> **What you need to do**
Answer from the forum thread on gold that will not drop:
(a) What pH reading did tom341 reach by adding urea?
(b) What did the person at Shor say to do with all the metal in the aqua rega?
(c) What two things did that person suggest for holding the pins in the aqua rega?

*** Selected text Section Begins ***

# Gold is stuck it will not drop



## tom341 (May 18, 2007)

I worked all day trying to drop the gold out of my aqua rega mix of sodium nitrate and Hcl. I dissolved mil-spec gold plated pins in aqua rega and no matter what I do with Urea, the MSB will not drop the gold. Stannous chloride shows gold present but it’s still in there. The Aqua rega is very dark and the pins are completely desolated in the mix. The PH level is reading 2.56 I understand that a Ph of 1.0 is the threshold, and ready for the MSB, but I kept adding urea and got up to the 2.56 before I just gave up. I checked it this morning and the pot is about half full or half empty of urea hehehe. I checked the pins wile they were in process and they appeared to have cleaned all the gold off the pins I guess maybe I should have pulled the pins at that point OUT, but instead I left them in the Aqua Rega over night and the pins totally dissolved. Is there too much copper and the gold will not drop? I thought copper would not dissolve into Aqua Rega. I don’t think there is any silver in there because these pins were mil-spec non soldered unused new pins, and appeared to be a base metal of copper. I called the people at Shor and the guy said to drop all the metal out of the aqua rega with aluminum foil and rerun the dropped metal in a fresh batch of aqua rega mix, but won’t the same thing happen? He also sad jested using a plastic spaghetti strainer or mosquito netting to place the pins in the Aqua rega, and as soon as the gold is gone off the pins pull the spaghetti strainer or mosquito netting out with the left over base metal pins before they dissolve into the aqua rega solution. Well guys will I end up with gold being able to drop if I rerun what the left over stuff in the bottom of the Aqua Rega aluminum foil produced sludge or not? ..THX..<*\\\><..TOM  :?: :?:


----------



## lazersteve (May 19, 2007)

*** Selected text Section Ends ***
*** Stored data Section Begins ***

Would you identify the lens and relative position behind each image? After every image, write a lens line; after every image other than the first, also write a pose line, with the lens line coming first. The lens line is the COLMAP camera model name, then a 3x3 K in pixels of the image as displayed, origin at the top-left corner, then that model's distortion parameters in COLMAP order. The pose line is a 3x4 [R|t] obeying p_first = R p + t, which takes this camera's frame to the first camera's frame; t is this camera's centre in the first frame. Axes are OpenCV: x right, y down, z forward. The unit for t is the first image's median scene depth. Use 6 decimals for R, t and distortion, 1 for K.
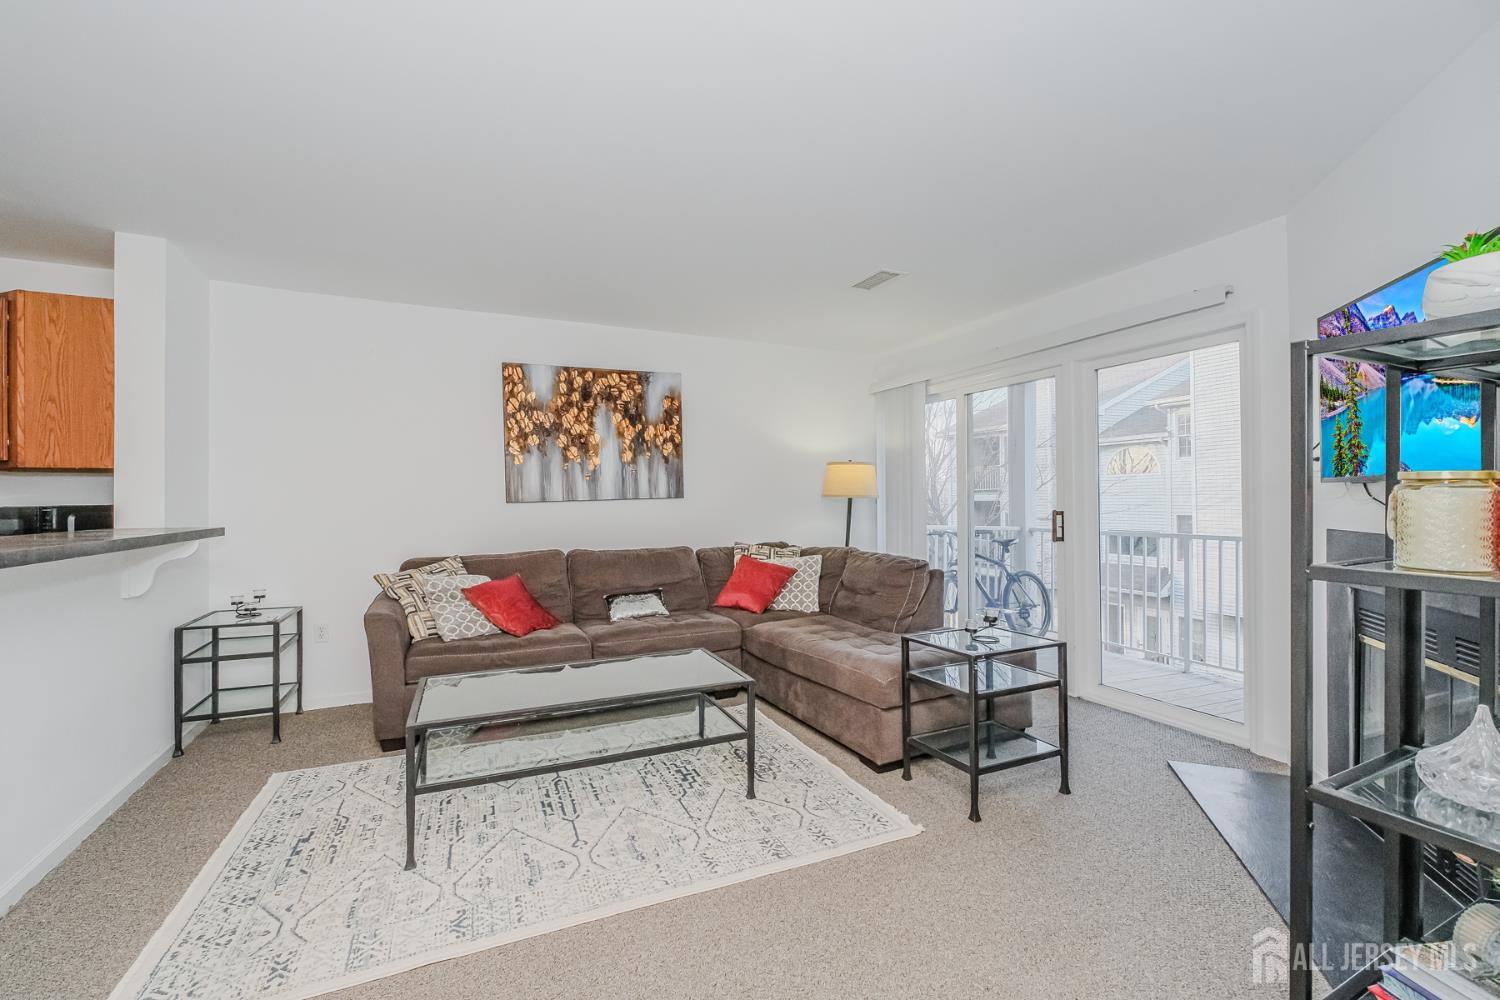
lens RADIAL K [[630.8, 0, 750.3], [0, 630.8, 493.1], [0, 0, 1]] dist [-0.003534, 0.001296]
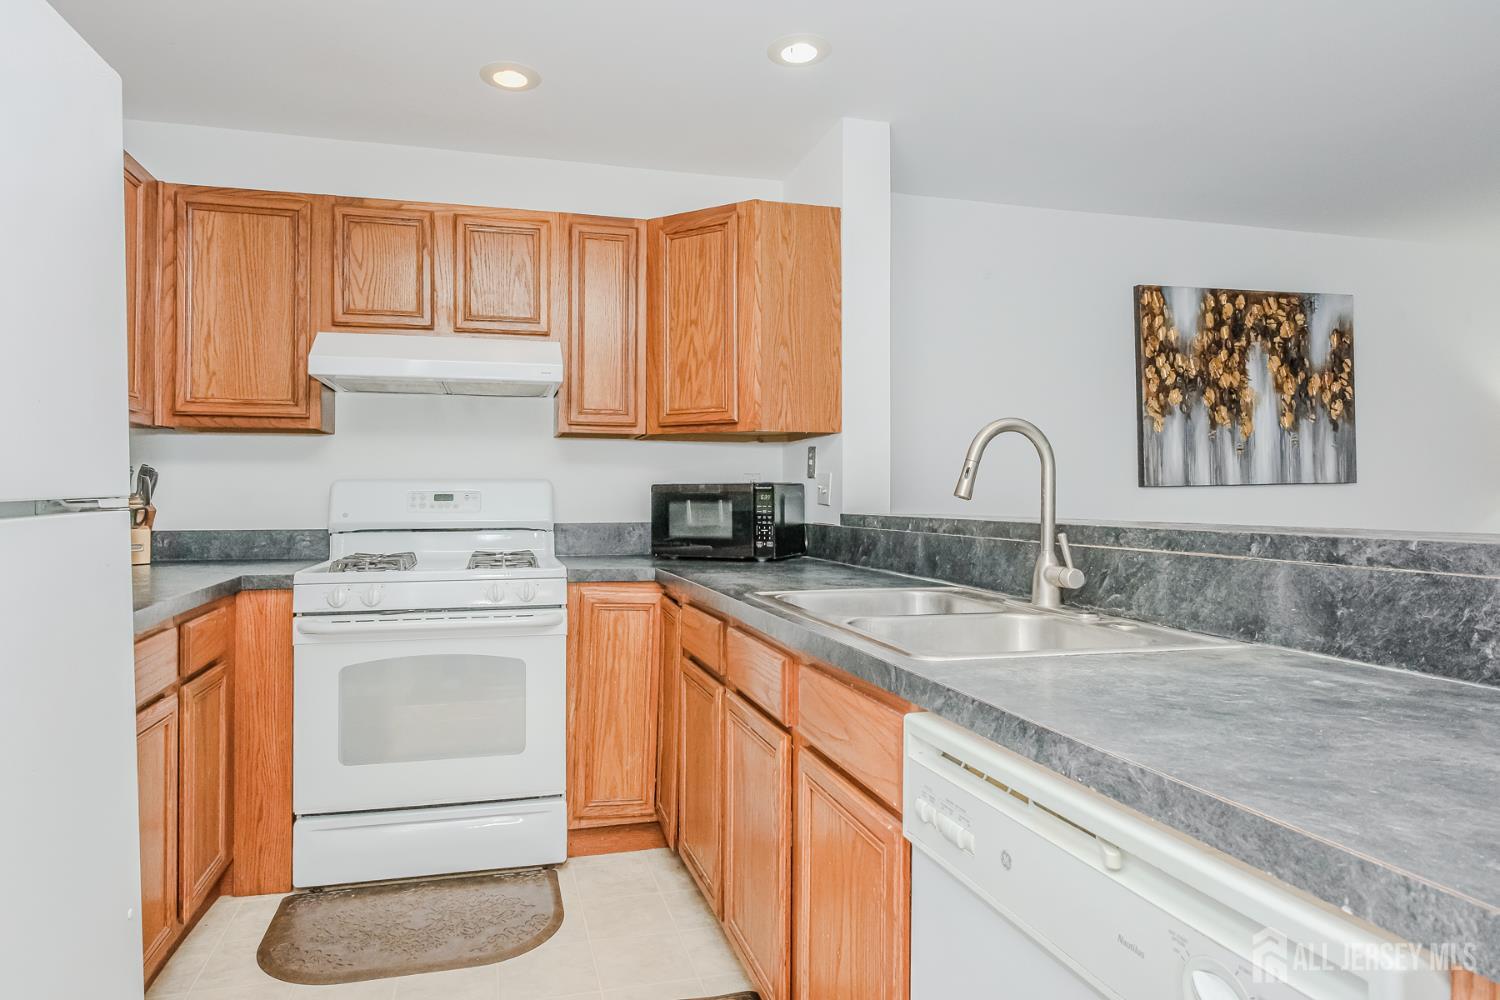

*** Stored data Section Ends ***

> **Answer area**
(a) 2.56.
(b) Drop all the metal out with aluminum foil, then rerun the dropped metal in a fresh batch of aqua rega mix.
(c) A plastic spaghetti strainer or mosquito netting.